Only about 10,000 cubic yards of sand will dumped at Bayview. The rest will go to the disposal site to help cap it and keep pollutants dumped there in the 1970s from leaching out, Siligato said.

“We are really putting a small amount (off the beach) on a big desert of sand, a couple of scowloads,” Lichwell said.

More than a mile of channel from the harbor boat ramp to the open sea past the Milford Yacht Club will be dredged at least partially. The in-harbor dredging will leave two channels eight or 10 feet deep, work that should keep the harbor free of boat grounding, according to a U.S. Army Corps map.

Grounding has been a common annoyance in the harbor over the last decade or so. The work will notably improve the navigability of the harbor, Donegan said.

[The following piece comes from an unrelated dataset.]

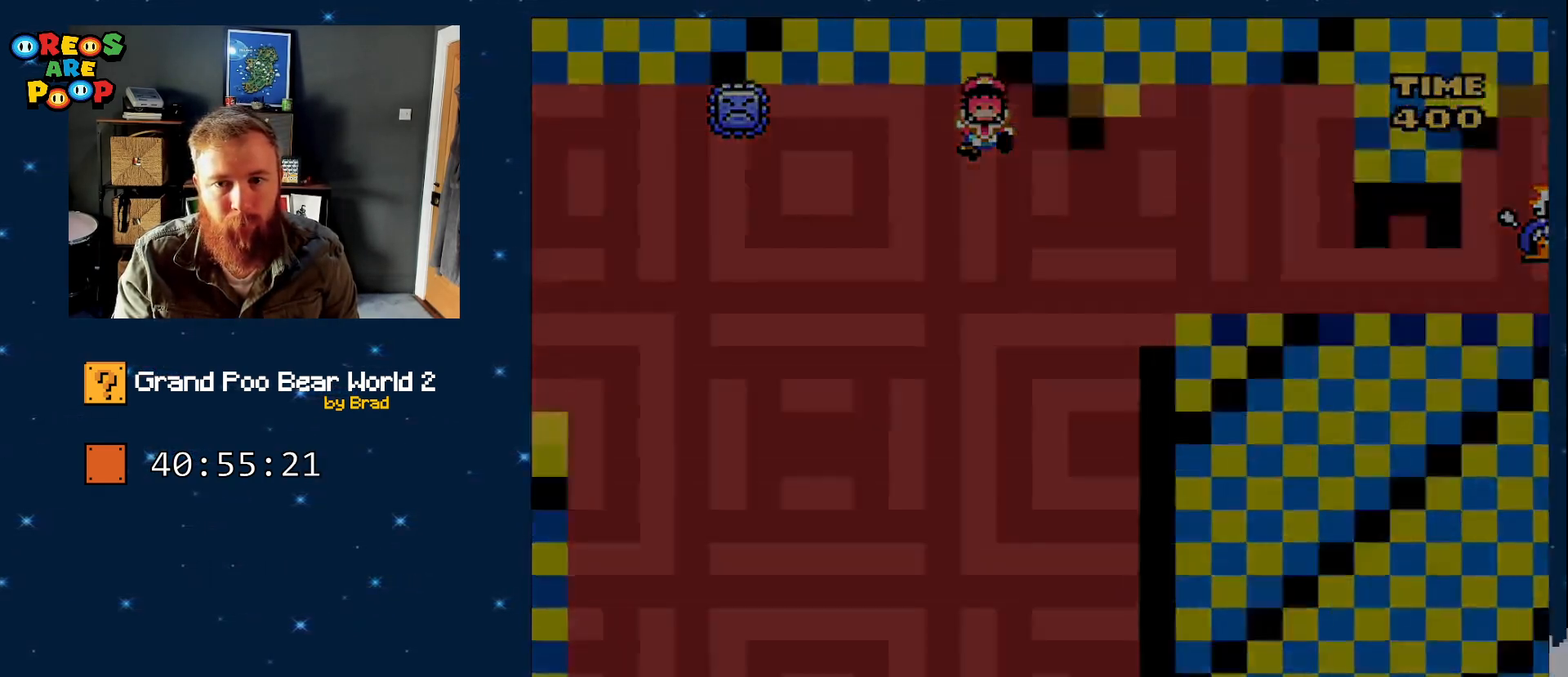
{"dt_ms": 500, "buttons": [], "events": [[33, "A", "up"], [33, "DPAD_RIGHT", "up"], [133, "X", "up"]]}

A crew from Waterfront Contracting of Franklin Lakes, New Jersey is pulling 75 mooring field anchors, which hold the harbor’s docks in place, ahead of the dredging work. The anchors weigh about 200 pounds each. Those that have corroded will be replaced, said Chad Walter, the company’s owner.

The job was a long time coming, Walter said.

“I was here probably six years ago when they were talking about doing this dredging. We did a lot of repair work for the docks that were out there at the time,” Walter said. “Six years later, it finally happened.”

The work drew fans.

Milford resident Bob Tyrrell was out on a dock with his wife Heleen and their daughter Marney on Wednesday looking at some of the watercraft being used for the work. The Tyrrells saw a barge sailing near Gulf Beach a few days ago and got curious enough to wander onto the dock, which Bob Tyrrell likes to fish from, he said.

He wanted to show his daughter, visiting from her home in Las Vegas, all the changes that have occurred at the marina.

“I don’t think that they would be doing it if it wasn’t necessary,” Tyrell said. “The amount of boat traffic that the harbor gets is extraordinary. This is the only harbor in Connecticut that connects right into a downtown, so it is pretty important.”